== DATASET ==
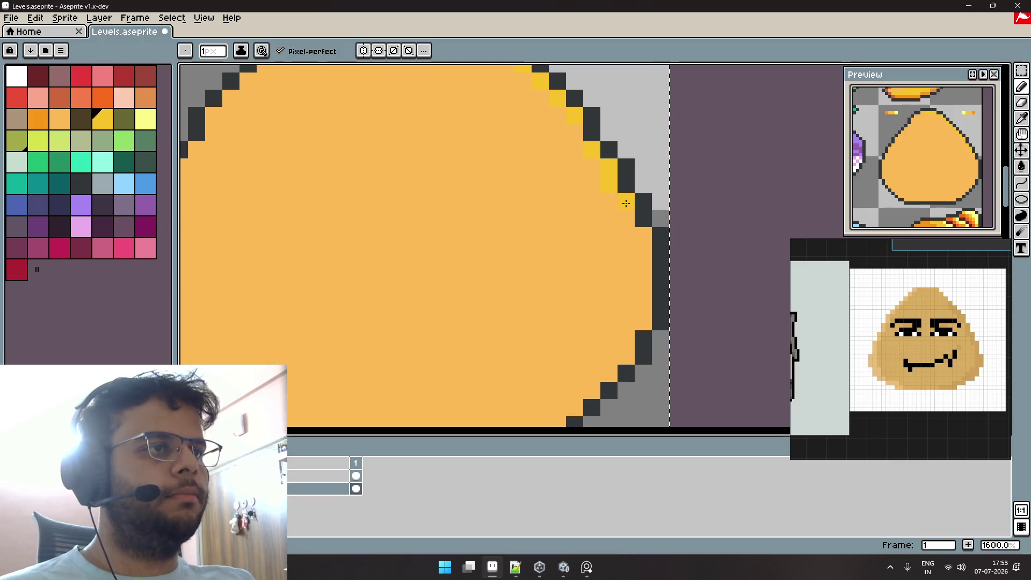
Extend the gold rim along the lower-right and bottom inner outline.
scroll(599, 295, down, 3)
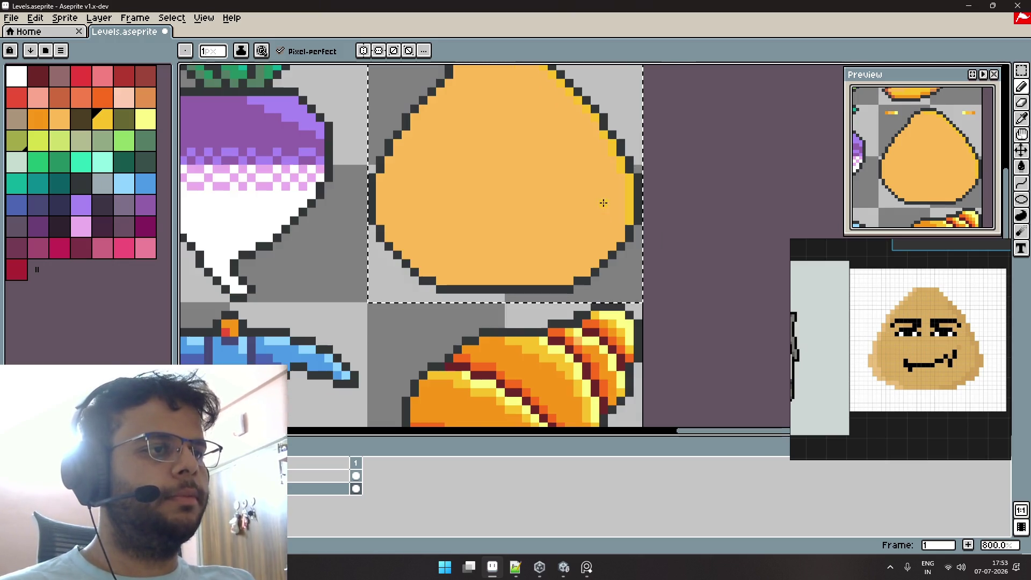
click(608, 255)
click(596, 261)
click(584, 270)
click(578, 274)
click(569, 280)
click(560, 280)
Try the yellow and bright yellow swatches, then reselect the gold colour.
scroll(550, 179, up, 2)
===
TASK GOAL — For this exercise, the answer is the lines from the one containing "click(596, 261)" through the end of the listing above, reproduced exactly.

TASK RESPONSE —
click(596, 261)
click(584, 270)
click(578, 274)
click(569, 280)
click(560, 280)
Try the yellow and bright yellow swatches, then reselect the gold colour.
scroll(550, 179, up, 2)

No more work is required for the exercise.